29. Mai bis 01. Juni 2014

Das Stammeslager am Himmelfahrtswochenende in diesem Jahr stand unter dem Thema Am Donnerstag Morgen trafen wir uns an der Plesse um von dort aus mit allen Stufen nach Holzerode zu wandern.
Die Vorfreude auf das Lager hielt sich noch in Grenzen, da es viel regnete.
Beim Wandern durch den Wald störte uns der Regen durch den Schutz der Bäume aber kaum.
Mittags sind wir schließlich auf unserem Zeltplatz angekommen. Nun kam die Sonne raus und es gab nur gelegentlich einen Schauer.

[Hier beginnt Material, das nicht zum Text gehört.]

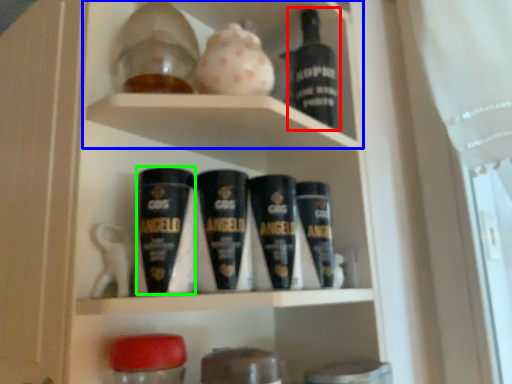
Question: Based on their relative distances, which object is nearer to bottle (highlighted by a red box)? Choose from cabinet (highlighted by a blue box) and shaving cream (highlighted by a green box).

Choices:
 (A) cabinet
 (B) shaving cream

Answer: (A)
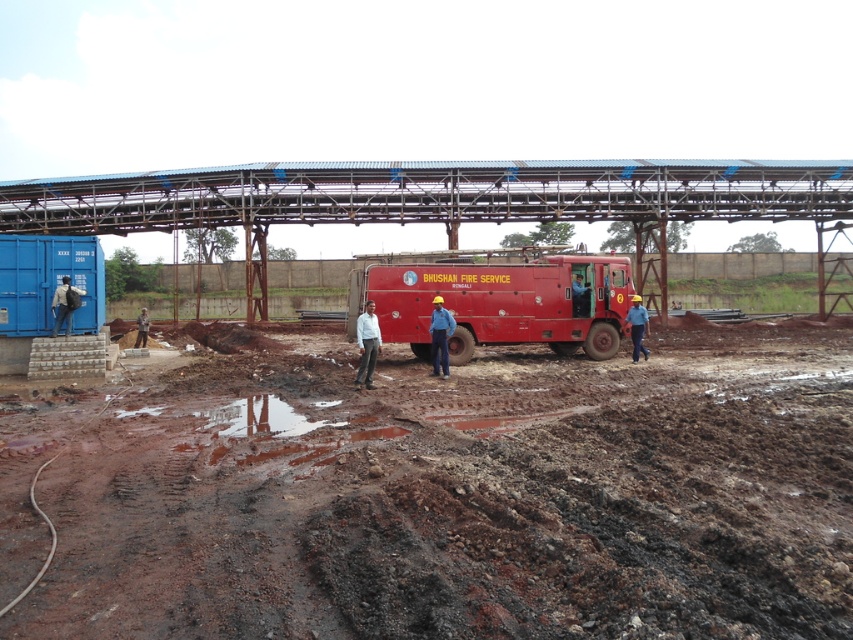
Question: Which point is farther from the camera taking this photo?

Choices:
 (A) (431, 339)
 (B) (393, 275)
 (C) (143, 308)

Answer: (C)

Question: Which of these objects is positioned farthest from the white matte shirt at center?

Choices:
 (A) dark blue uniform at left
 (B) red matte fire truck at center

Answer: (A)

Question: Does red matte fire truck at center have a lesser width compared to light brown wooden pole at center?

Choices:
 (A) no
 (B) yes

Answer: (B)

Question: Is red matte fire truck at center thinner than dark blue uniform at left?

Choices:
 (A) yes
 (B) no

Answer: (B)

Question: Can you confirm if white matte shirt at center is positioned below matte blue uniform at center?

Choices:
 (A) yes
 (B) no

Answer: (A)

Question: Estimate the real-world distances between objects in this image. Which object is farther from the matte blue uniform at center?

Choices:
 (A) dark blue uniform at left
 (B) white matte shirt at center

Answer: (A)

Dieses Lager war etwas ganz besonderes, weil wir mit zwei Jurten und drei Kothen komplett in schwarz gezeltet haben (vom Materialzelt abgesehen).
Nachdem alles aufgebaut und die Zelte bezogen waren, eröffnete Stammeshäuptling Bing im Indianerkostüm offiziell das Lager. Er entfachte das Feuer, dass das ganze Lager über brennen sollte. Anschließend wurde fleißig Indianerschmuck wie Armbänder, Kopfschmuck oder auch Lederbänder gebastelt. Jeder wurde zu einem echten Indianer!
Später wurden dann verschiedene Workshops, z. B. Lagerbauten, angeboten. Dabei entstand sogar ein eigener Materpfahl. Beim Fahnenalphabet wurden Fahnen gebastelt, mit denen man sich über weite Entfernungen verständigen konnte. Das Bogenbauen und Schießen hat sehr vielen gefallen, im Wald wurde nach passendem Material gesucht und zum Teil waren die Bögen sogar größer als die Kinder!
Das Feuer brannte das ganze Lager ununterbrochen, dafür musste natürlich viel Holz geholt und gesägt werden. Dort hat jeder – vom Wölfling bis zum Leiter – mit angefasst.
Damit das Feuer auch nachts beaufsichtigt wurde, gab es die Feuerwache, die für jede Stufe eine Stunde lang war. Jeder durfte mal nachts wachbleiben und alle haben auch zur späten Stunde gut durchgehalten, sodass wir vor einem Angriff von verfeindeten Indianerstämmen sicher waren.
Am Freitagnachmittag fand die Hochstufung statt.
Die Jupis nahmen fünf Wölflinge im Wald auf, es gab eine Gruppenaufgabe und es wurde ein blauer Jupitrank gebraut, sehr lecker und sehr süß.
Die Pfadis haben sich mit Wegzeichen beschäftigt und die Rover veranstalteten ein Picknick.
Als Geländespiel spielten wir im Wald "Capture the Flag", dabei mussten zwei Mannschaften versuchen, sich gegenseitig die Fahne zu klauen.
Die Morgen- und Abendrunden wurden von unserem Kuraten Martin gestaltet, es gab Spiele und kurze Gebete. Der Gottesdienst am Sonntag stand im Zeichen des Fischs.
Das Essen im Lager war sehr lecker, es gab beispielsweise Chili con Carne oder Pellkartoffeln.
Indianer haben großen Hunger, das haben wir beim Frühstück besonders festgestellt. Cornflakes gehören scheinbar zu ihrer Hauptnahrungsquelle!!
Insgesamt hatten wir doch viel Glück mit dem Wetter, es hat fast nur am Donnerstag geregnet. Man konnte die Zeit draußen also gut nutzen.